SFFILM executive director Noah Cowan knows how to play awards season. He moved the San Francisco Film Society’s annual awards fundraising night from April to December — in the awards corridor — knowing he could lure some awards players to San Francisco. What’s in it for them? Bay Area Academy members, who showed up for a Monday night pre-event cocktail party at The Palace of Fine Arts, including documentary filmmakers, costume designers, sound editors, animators, and visual effects artists. With Pixar and Lucasfilm based in San Francisco, it’s a crafts mecca.
This awards night belonged to Oakland filmmaker made good, Boots Riley, whose father beamed with pride along with novelist Ishmael Reed, who presented the Kanbar Award for Storytelling to the rookie director. Riley thanked SFFILM for making him a filmmaker in residence in 2014 and helping him to develop Sundance breakout “Sorry to Bother You,” which Annapurna turned into a summer hit. “That made this able to happen. It made it real.”
The film society gave out $1 million last year to develop emerging features.
“I’m not getting an award for style,” said Riley, who quit film school to pursue the music boom and then returned to his first love, film. He complained that too many people write movies based on things they’ve seen in other movies, not real life. “I want something new that talks about how people can change the world.” “Sorry to Bother You” was “crazy,” he said, “Because it was new.”
The fundraiser raised over $250,000 from the assembled guests in a little over 10 minutes from donors like Adam McKay, Dawn Porter, Alice Waters, and more.

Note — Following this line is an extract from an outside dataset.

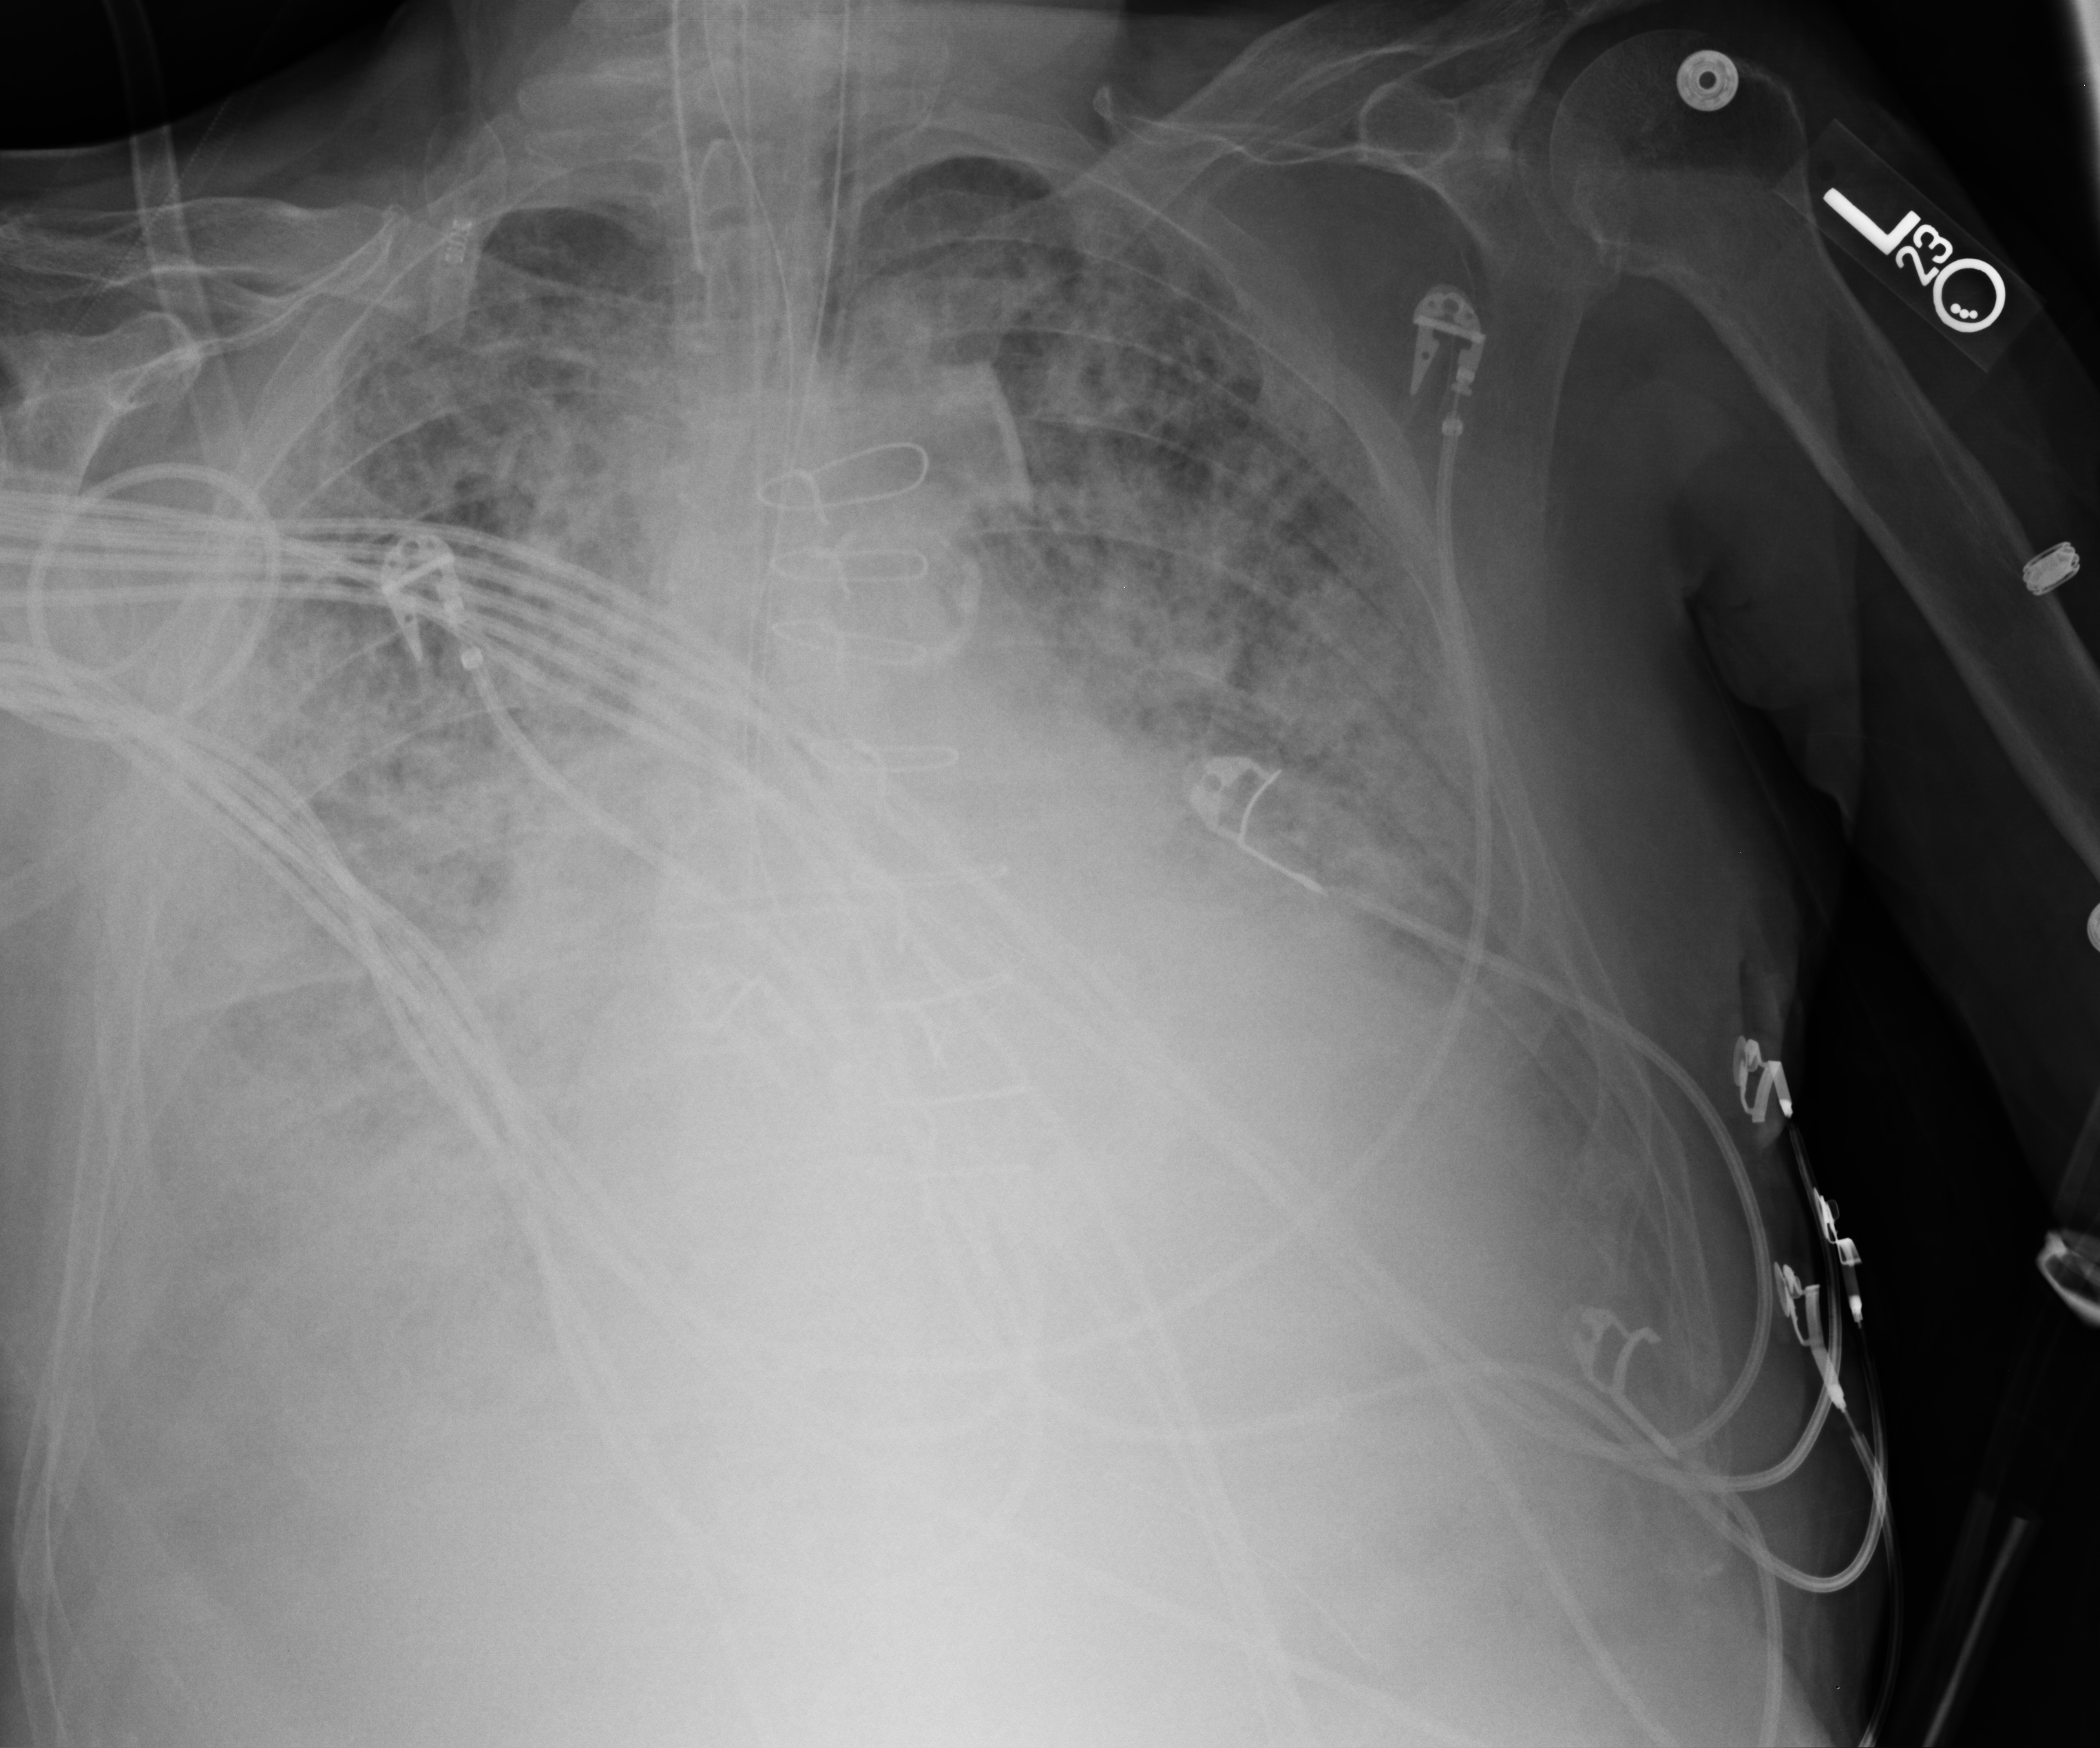
Bedside chest radiograph (computed radiography). Male patient hospitalised with COVID-19, age 75–90 years.
Hospital-stay facts (about this admission, not read from this image; timing relative to this image not recorded): admitted to intensive care during this hospital stay: yes.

On Sunday night at the Castro, McKay submitted to an interview with “The Big Short” writer Michael Lewis, who reminded him that he dropped out of college. On Monday, McKay presented the Acting Award to Adams, thanking her for choosing the “more difficult road of “artist and an actress.” He needed her to play Machiavellian wife Lynne Cheney in “Vice” because he hinged the entire movie on her performance. Adams said she was glad she didn’t know that while she was making the movie. (“I am someone who has a close relationship with fear,” Adams said.)
Michelle Rodriguez presented the Directing Award to her “Widows” director Steve McQueen, who reminded the crowd that making movies is a family affair, he said. “It’s not about me, it’s about we.” But in the end, “the only thing worth living for and dying for is love.”